Get sick, get well
Hang around a ink well
Ring bell, hard to tell
If anything is goin' to sell
-- Bob Dylan

Sunday, August 4, 2013

K12 Inc. lags far behind face-to-face schools in Florida

The thing about privatization is, there's little or no public accountability. Take for example, K12 Inc., the e-learning company that competes with traditional schools for a piece of the  multi-billion-dollar education pie.

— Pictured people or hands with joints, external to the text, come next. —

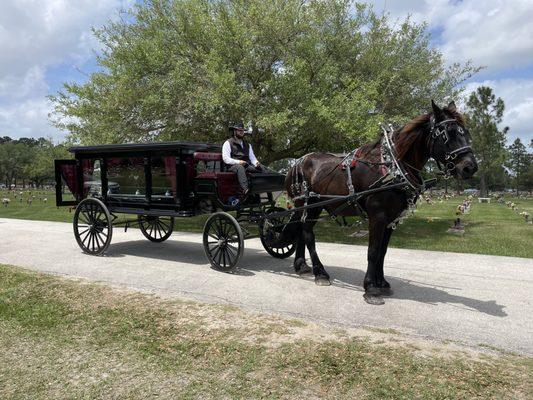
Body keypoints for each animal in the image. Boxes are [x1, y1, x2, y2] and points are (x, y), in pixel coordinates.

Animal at [284, 101, 476, 304]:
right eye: (447, 134)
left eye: (465, 132)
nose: (470, 167)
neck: (392, 167)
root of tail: (296, 163)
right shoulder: (378, 216)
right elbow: (373, 251)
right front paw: (370, 287)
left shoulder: (392, 219)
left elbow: (382, 252)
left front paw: (381, 282)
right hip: (307, 204)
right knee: (308, 234)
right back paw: (320, 273)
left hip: (311, 207)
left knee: (302, 231)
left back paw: (302, 267)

Progress Florida also found that K12 schools are not only lagging behind in performance, but they also have “fewer students qualifying for free-or-reduced-lunch, fewer students with disabilities, fewer ELL students, and fewer minority students.” But K12's poor performance hasn't hurt their bottom line any.  In 2012, K12 Inc. experienced “a 35 percent increase in revenue to more than $700 million, the report found.”

According the report:
“…Notably only 27.7 percent of K12 Inc. schools make adequate yearly progress—a national metric of measuring student achievement—and this figure is merely half nearly half the rate achieved by public face-to-face schools. The on-time graduation rate for K12 Inc. schools is 49.1percent, compared to 79.4 percent for all students in the states in which K12 Inc. operates.”
 Lisa Larson-Walker (Slate)
Speaking of Florida, Tea Party Gov. Rick Scott's regime is awash in scandal and corruption. Not only has he lost his privatizing school chief, Tony Bennett, to a grade-changing scandal, but now his biggest outside campaign contributor, Bill Edwards, has been caught swindling Florida military families and veterans.

Ironically, the one's crying the loudest over the Bennett resignation, besides Jeb Bush and his GOP pals, are the so-called Democrats for Education Reform (DFER) and Obama's ed chief, Arne Duncan.

Who says there's no bi-partisanship?